For next year, premiums are expected either to drop or increase by less than 10 percent in 41 states with about 9 million customers. Eleven of those states are expected to see a drop in average premiums. In six other states, plus Washington, D.C., premiums are projected to rise between 10 percent and 18 percent.
Insurers also are starting to come back. Nineteen states will either see new insurers enter or current ones expand into more areas. There are no bare counties lacking a willing insurer.
Even so, Chris Sloan, an Avalere director, says, “This is still a market that’s unaffordable for many people who aren’t eligible for subsidies.”
Nearly 9 in 10 ACA customers get government subsidies based on income, shielding most from premium increases. But people with higher incomes, who don’t qualify for financial aid, have dropped out in droves.
That last bit is the key point here. Yes, Obamacare may be stabilizing after two years of major price hikes, but the stabilization point is $600 per month (on average) for anyone not getting subsidies. It turns out not a lot of people are lining up to pay $7,200 a year for insurance that has an average deductible of $4,000. That’s why enrollment is about half of what the CBO initially predicted it would be. The only thing that made this plausible as a functioning policy was the individual mandate which is now gone.

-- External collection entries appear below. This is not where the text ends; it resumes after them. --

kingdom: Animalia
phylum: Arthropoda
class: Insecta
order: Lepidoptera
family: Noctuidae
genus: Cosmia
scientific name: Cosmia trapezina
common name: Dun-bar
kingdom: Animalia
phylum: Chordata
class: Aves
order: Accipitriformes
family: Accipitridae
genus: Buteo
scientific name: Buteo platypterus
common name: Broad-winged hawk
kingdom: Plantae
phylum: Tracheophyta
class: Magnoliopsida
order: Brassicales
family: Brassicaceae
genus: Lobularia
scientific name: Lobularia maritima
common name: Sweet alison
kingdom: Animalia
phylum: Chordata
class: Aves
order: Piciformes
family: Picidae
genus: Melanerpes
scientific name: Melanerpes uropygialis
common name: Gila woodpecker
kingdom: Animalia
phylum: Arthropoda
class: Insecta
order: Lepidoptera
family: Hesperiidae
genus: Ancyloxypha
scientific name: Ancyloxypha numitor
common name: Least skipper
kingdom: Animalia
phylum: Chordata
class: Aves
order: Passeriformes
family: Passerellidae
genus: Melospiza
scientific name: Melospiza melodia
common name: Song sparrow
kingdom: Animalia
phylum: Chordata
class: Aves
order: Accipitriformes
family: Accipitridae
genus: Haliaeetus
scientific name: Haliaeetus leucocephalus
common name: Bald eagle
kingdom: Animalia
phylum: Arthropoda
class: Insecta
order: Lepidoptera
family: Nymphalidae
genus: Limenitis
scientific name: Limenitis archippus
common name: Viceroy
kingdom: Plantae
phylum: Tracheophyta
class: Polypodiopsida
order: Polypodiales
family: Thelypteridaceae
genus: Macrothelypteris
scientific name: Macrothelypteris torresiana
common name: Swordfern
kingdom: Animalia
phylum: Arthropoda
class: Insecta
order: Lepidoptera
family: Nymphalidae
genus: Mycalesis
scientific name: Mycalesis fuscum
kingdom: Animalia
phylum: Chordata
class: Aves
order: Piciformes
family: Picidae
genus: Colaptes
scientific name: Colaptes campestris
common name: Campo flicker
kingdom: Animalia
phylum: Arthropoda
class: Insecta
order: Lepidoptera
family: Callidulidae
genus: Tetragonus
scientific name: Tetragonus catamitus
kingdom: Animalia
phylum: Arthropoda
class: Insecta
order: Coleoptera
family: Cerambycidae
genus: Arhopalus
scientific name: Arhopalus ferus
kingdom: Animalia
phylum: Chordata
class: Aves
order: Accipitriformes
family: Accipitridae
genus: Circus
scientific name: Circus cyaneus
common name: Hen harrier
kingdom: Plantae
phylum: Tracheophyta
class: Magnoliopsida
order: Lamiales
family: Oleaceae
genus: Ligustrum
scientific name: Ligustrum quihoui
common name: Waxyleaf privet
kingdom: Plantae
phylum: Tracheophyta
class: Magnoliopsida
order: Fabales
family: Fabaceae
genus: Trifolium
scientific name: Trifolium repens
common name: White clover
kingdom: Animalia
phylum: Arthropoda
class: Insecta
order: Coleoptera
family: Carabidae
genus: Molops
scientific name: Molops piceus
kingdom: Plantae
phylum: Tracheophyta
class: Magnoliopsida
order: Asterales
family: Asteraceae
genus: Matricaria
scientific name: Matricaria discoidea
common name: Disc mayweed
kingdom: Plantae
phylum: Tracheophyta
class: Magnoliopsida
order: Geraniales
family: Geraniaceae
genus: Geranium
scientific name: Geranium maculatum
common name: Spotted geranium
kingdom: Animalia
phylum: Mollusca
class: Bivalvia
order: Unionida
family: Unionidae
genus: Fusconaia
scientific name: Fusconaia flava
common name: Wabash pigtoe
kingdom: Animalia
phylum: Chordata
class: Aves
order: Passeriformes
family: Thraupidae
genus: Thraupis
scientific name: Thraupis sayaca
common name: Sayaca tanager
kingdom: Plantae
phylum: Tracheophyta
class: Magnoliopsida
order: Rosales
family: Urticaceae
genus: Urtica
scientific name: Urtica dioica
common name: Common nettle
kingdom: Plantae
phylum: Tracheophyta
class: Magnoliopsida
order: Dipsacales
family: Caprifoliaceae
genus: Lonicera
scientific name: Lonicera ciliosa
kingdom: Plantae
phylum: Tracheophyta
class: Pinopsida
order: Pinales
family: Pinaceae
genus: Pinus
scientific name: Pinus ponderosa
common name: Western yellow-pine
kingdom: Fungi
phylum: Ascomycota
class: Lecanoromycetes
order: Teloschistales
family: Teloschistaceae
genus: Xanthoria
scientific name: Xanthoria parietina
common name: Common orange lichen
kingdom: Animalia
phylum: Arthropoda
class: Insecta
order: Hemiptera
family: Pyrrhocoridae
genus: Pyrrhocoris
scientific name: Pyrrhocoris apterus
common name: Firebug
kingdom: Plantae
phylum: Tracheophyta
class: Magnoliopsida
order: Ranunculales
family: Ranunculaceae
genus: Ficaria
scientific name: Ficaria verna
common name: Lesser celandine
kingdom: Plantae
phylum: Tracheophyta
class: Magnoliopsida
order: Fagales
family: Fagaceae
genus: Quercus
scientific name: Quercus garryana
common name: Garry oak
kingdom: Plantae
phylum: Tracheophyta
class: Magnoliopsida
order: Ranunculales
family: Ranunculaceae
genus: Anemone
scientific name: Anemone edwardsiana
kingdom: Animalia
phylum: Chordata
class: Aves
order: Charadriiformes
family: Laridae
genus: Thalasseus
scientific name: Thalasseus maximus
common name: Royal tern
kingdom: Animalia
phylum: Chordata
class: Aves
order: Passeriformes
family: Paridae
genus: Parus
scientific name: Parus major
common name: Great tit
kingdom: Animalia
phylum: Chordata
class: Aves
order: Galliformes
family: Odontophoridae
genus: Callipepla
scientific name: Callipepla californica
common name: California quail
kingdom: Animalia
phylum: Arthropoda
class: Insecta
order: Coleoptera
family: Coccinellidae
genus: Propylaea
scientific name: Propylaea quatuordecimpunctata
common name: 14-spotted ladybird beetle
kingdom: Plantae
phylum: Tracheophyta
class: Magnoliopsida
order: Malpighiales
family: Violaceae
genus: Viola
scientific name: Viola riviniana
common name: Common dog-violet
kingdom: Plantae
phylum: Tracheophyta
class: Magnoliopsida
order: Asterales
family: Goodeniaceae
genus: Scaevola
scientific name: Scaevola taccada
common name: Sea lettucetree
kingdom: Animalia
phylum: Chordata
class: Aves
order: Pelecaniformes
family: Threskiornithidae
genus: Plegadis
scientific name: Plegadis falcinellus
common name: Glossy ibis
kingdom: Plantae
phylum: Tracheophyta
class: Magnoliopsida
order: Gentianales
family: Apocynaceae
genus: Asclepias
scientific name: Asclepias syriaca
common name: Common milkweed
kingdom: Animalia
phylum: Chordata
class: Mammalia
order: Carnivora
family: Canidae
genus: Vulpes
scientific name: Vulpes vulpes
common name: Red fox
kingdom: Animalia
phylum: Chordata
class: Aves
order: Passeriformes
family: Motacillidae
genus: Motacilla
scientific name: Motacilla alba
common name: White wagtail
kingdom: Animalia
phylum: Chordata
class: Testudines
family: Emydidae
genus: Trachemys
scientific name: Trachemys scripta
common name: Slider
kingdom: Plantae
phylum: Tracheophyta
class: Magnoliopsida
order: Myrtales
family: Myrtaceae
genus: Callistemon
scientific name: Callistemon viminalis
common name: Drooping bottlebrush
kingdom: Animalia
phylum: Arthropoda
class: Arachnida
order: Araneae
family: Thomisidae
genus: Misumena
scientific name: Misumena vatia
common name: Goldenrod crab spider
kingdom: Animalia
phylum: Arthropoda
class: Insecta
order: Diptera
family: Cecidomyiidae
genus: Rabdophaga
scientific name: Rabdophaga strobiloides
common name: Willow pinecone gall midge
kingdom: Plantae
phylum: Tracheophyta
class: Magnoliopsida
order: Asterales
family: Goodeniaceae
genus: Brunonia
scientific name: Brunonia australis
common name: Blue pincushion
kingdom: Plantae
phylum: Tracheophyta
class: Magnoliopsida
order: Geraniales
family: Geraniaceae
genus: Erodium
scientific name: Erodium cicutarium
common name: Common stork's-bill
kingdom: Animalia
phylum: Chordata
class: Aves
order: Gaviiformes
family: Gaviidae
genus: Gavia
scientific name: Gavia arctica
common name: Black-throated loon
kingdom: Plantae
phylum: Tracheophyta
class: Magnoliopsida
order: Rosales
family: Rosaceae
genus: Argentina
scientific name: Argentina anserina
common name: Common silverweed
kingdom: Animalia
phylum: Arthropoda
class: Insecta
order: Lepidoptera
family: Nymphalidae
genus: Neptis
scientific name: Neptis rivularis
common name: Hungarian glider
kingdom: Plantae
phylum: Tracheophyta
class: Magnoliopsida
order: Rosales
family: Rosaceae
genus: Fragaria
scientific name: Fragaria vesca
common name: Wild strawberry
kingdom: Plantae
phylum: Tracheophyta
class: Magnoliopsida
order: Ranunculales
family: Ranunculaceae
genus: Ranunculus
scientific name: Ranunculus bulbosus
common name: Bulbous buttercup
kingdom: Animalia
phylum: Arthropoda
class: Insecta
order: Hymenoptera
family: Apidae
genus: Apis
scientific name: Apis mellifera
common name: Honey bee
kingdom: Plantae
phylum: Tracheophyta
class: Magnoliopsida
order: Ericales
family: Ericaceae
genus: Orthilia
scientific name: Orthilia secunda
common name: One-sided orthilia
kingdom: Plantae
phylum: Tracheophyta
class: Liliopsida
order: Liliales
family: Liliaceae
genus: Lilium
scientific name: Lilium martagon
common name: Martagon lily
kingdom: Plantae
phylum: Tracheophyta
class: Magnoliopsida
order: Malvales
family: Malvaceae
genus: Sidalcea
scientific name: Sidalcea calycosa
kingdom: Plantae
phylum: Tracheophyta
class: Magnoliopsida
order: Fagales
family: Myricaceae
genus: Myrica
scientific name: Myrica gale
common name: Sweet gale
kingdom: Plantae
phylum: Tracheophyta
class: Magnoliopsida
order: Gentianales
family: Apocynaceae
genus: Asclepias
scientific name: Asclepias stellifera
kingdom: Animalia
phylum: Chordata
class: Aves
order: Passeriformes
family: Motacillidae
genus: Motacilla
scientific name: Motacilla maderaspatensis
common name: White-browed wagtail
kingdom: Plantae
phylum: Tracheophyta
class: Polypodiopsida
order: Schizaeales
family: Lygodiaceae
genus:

But of course, plenty of people are happy to take that same insurance if the cost is dramatically lowered for them by a government subsidy. Here’s the breaking news from this long experiment in public policy: People like free (or almost free) stuff.
It has been so long that you may have forgotten this is not what Obamacare was supposed to be. Here’s how the NY Times put it back in 2016:
When Obamacare was developed, one goal was to allow middle-class Americans to use the new marketplaces to buy the same kind of health insurance they had at their jobs. People could retire early, or quit a corporate job and become a freelancer, and still have the great care and financial protection that come with high-end plans.
But six years into the health law, the reality is that a typical Obamacare plan looks more like Medicaid, only with a high deductible…
The bill said that benefits should be similar to those from employer plans. The law was supposed to help people like middle-class professionals hoping for a change. President Obama infamously promised: “If you like your doctor, you will be able to keep your doctor. Period.” As networks of doctors narrow, that is getting tough for some shoppers.
What we’re actually ending up with is Medicaid 2.0, an expanded health program for the poor. And, hey, maybe we needed to expand Medicaid but if so it would have been nice to have that argument instead of all the gaslighting about choice and competition and keeping your plan if you liked it.
But it seems Obamacare has done what it was always really intended to do. It helped create a bridge to the left’s real goal: single-payer. Even the man himself is jumping onboard that train today. It’s almost as if this was the plan all along.